- Page extract -
◇ ◇ ◇ ◇ ◇ ◇ ◇
Simulated HAADF-STEM images (sample thickness = 166.0 Å, source size = 0.8 Å, detector angle = 50 mrad ~ 250 mrad, convergence angle = 25 mrad, defocus = 0, spherical aberration = 0) along PbTiO₃ [001]: (a) QSTEM and (b) Dr. Probe.

5.2. Unit Cells with Moderate Size

MgAlO₄ (a = b = c = 8.0858 Å) was chosen as the simulated material with moderate unit cell size whose lattice parameters are between PbTiO₃ and Mg₄₄Rh₇. The thickness is 10 unit cells. The simulation results are shown in Figure 8. Compared with Figure 8(c), the white spots in Figure 8(a) and 8(b) represent Mg (Z = 12) atom. In Figure 8(a), the brightest atom is Mg atom, and the surrounding gray atom is Al atom. Due to the Mg atoms which are too close to the Al atoms in the projection of [001], the simulated image cannot distinguish them. Obviously, when unit cell has moderate size, QSTEM does better.

Figure 8.

Simulated HAADF-STEM images (sample thickness = 80.9 Å, source size = 0.8 Å, detector angle = 50 mrad ~ 250 mrad, convergence angle = 25 mrad, defocus = 0, spherical aberration = 0) along MgAlO₄ [001]: (a) QSTEM, (b) Dr. Probe, and (c) structure model projection of MgAlO₄ at the [001] zone axis.

5.3. Unit Cell with Big Size

Mg₄₄Rh₇ (a = b = c = 20.148 Å) was chosen as the simulated material. The simulation results are shown in Figure 9. As shown in Figures 9(a) and 9(b), the white bright spots represent Rh (Z = 45) atoms, and the gray bright spots around the white bright spots represent Mg (Z = 12) atoms. Figure 9(c) is the projection structure model of Mg₄₄Rh₇ at the [001] zone axis. By comparing Figure 9(c), the simulated results of the two software are consistent with the projection crystal structure. However, there are differences in Mg atoms. Figure 9(b) can well display the contrast of Mg atoms, but Figure 8(a) is not obvious in showing the contrast of Mg atoms, and the contrast of Mg atoms among the four Rh atoms is insufficient.

Figure 9.

Simulated HAADF-STEM images (sample thickness = 201.5 Å, s, detector angle = 50 mrad ~ 250 mrad, convergence angle = 25 mrad, defocus = 0, spherical aberration = 0) along Mg₄₄Rh₇ [001]: (a) QSTEM, (b) Dr. Probe, and (c) structure model projection of Mg₄₄Rh₇ at the [001] zone axis.
◇ ◇ ◇ ◇ ◇ ◇ ◇
- Extracted entries -

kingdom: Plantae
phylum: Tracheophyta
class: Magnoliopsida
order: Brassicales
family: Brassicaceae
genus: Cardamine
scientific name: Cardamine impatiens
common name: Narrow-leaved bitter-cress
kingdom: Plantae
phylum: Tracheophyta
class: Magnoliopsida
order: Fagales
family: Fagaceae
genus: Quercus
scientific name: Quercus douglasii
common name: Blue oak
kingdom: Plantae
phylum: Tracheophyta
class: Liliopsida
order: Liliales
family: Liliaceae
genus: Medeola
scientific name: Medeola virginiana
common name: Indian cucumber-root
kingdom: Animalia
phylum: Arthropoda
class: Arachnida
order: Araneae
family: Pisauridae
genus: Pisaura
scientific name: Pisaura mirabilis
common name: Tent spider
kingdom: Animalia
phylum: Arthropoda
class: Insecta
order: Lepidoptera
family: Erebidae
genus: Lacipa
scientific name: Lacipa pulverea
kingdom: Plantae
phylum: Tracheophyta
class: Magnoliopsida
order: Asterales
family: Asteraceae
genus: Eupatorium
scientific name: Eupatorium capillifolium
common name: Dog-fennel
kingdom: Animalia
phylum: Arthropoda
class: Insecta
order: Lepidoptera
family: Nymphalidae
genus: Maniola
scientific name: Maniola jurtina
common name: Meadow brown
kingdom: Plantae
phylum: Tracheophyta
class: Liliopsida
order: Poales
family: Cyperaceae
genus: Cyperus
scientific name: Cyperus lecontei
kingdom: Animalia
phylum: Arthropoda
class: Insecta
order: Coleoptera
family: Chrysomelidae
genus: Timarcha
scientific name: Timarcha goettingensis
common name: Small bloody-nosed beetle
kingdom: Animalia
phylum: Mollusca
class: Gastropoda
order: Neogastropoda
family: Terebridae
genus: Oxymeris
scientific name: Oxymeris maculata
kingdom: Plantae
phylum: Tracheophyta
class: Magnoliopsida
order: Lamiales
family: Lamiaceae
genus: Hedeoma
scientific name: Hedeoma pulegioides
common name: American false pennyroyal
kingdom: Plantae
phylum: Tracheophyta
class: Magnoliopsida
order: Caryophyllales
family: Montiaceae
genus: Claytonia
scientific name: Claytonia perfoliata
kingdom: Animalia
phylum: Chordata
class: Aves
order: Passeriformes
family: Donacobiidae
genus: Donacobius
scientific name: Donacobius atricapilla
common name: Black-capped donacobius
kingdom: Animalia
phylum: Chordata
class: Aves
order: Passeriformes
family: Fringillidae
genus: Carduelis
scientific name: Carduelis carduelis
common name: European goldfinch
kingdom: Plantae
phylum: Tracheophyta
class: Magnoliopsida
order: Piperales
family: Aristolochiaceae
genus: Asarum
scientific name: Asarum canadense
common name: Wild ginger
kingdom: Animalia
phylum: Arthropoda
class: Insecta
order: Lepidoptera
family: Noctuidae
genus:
◇ ◇ ◇ ◇ ◇ ◇ ◇
- Task objective -
Answer these from the HAADF-STEM simulation text:
1. What lattice parameter is given for MgAlO₄?
2. In Figures 9(a) and 9(b), which atoms do the white bright spots represent?
3. What sample thickness is listed for the simulated images along MgAlO₄ [001]?
The data have nothing to do with this exercise.

- Response box -
1. a = b = c = 8.0858 Å
2. Rh (Z = 45) atoms
3. 80.9 Å